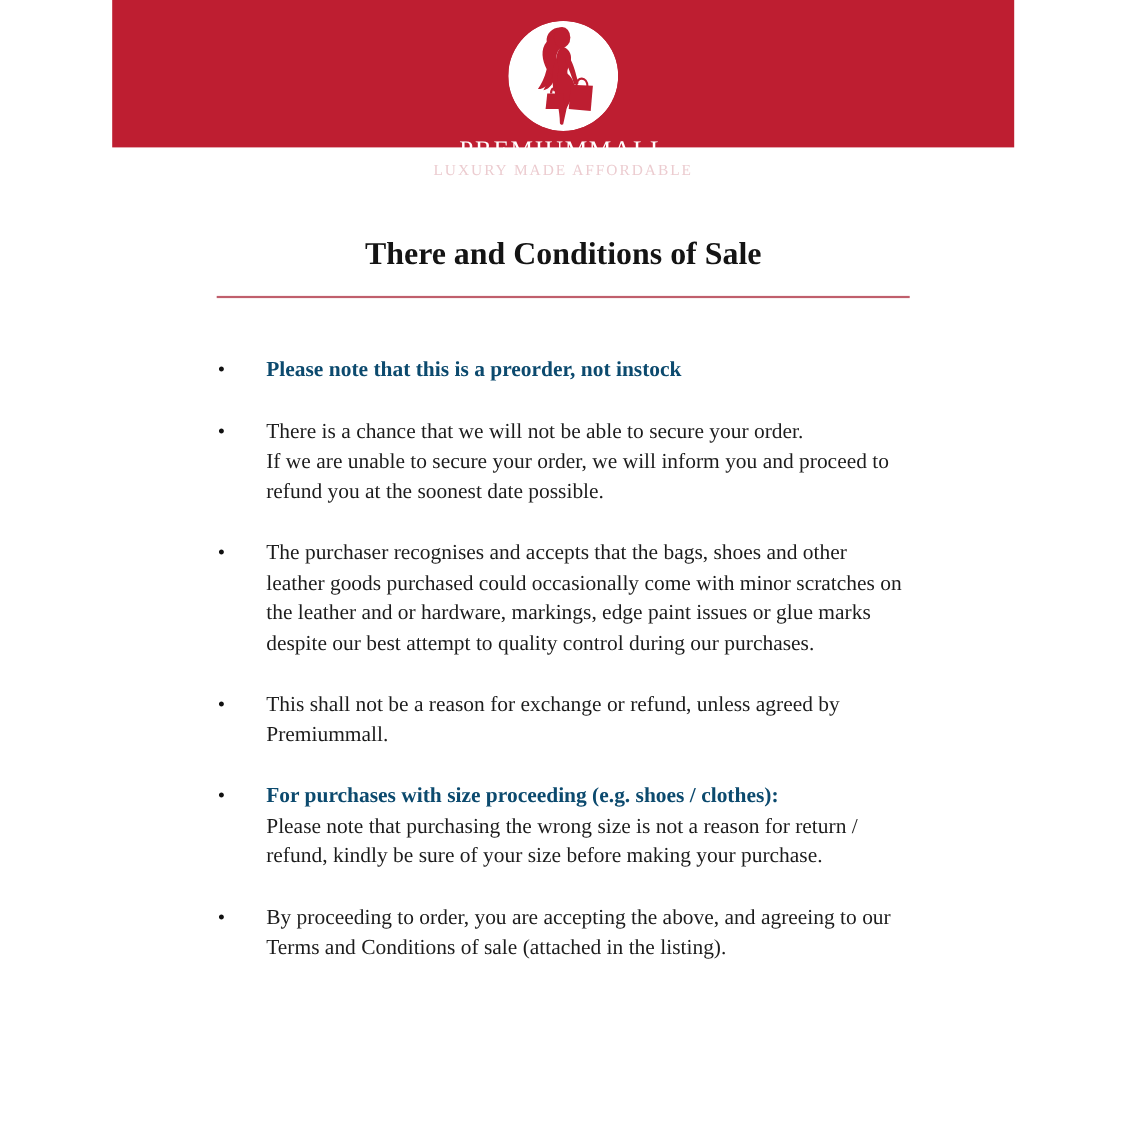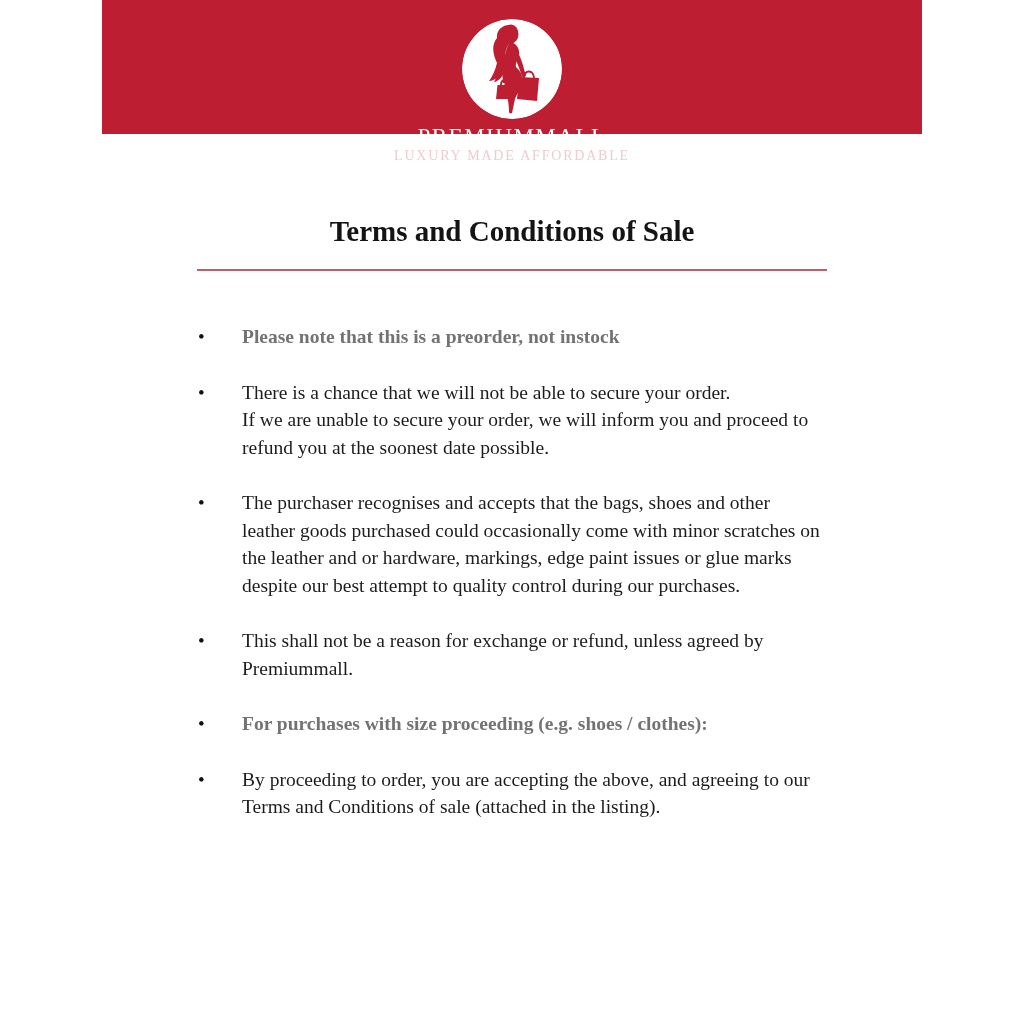--- a/index.html
+++ b/index.html
@@ -76,7 +76,7 @@
 </header>
 
 <main>
-  <h1 class="doc-title">Terms and Conditions of Sale</h1>
+  <h1 class="doc-title">There and Conditions of Sale</h1>
   <hr class="title-divider">
 
   <ul class="terms-list" style="list-style:none;padding-left:0;">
----------
## WHAT THE TASK ASKS
Copy the entries above verbatim. Pictures do not belong in the copy.

## ANSWER TO THE EXERCISE
--- a/index.html
+++ b/index.html
@@ -76,7 +76,7 @@
 </header>
 
 <main>
-  <h1 class="doc-title">Terms and Conditions of Sale</h1>
+  <h1 class="doc-title">There and Conditions of Sale</h1>
   <hr class="title-divider">
 
   <ul class="terms-list" style="list-style:none;padding-left:0;">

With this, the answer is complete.